- WORK TO COMPLETE:
For every line below, restate it exactly and drop the images.

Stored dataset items
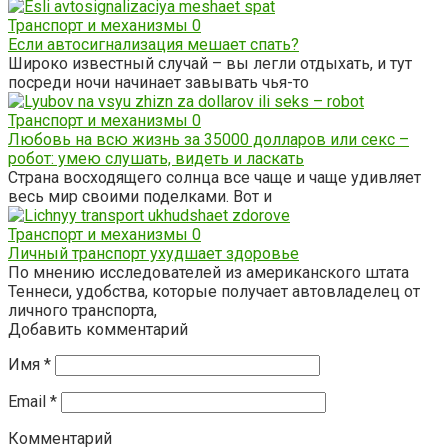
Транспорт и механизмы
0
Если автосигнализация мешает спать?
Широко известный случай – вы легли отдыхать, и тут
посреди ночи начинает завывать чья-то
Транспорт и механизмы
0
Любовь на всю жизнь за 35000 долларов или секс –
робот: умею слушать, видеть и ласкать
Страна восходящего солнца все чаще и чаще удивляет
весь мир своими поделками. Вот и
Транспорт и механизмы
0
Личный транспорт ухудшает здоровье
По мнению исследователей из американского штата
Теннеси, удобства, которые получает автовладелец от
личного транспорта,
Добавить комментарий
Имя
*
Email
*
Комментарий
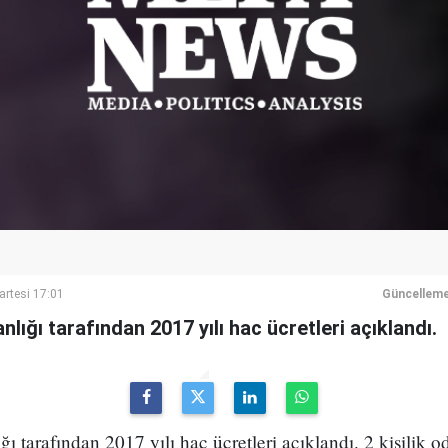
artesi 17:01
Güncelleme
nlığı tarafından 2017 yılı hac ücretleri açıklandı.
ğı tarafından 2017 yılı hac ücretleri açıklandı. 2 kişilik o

- FINISHED EXERCISE:
Транспорт и механизмы
0
Если автосигнализация мешает спать?
Широко известный случай – вы легли отдыхать, и тут
посреди ночи начинает завывать чья-то
Транспорт и механизмы
0
Любовь на всю жизнь за 35000 долларов или секс –
робот: умею слушать, видеть и ласкать
Страна восходящего солнца все чаще и чаще удивляет
весь мир своими поделками. Вот и
Транспорт и механизмы
0
Личный транспорт ухудшает здоровье
По мнению исследователей из американского штата
Теннеси, удобства, которые получает автовладелец от
личного транспорта,
Добавить комментарий
Имя
*
Email
*
Комментарий
artesi 17:01
Güncelleme
nlığı tarafından 2017 yılı hac ücretleri açıklandı.
ğı tarafından 2017 yılı hac ücretleri açıklandı. 2 kişilik o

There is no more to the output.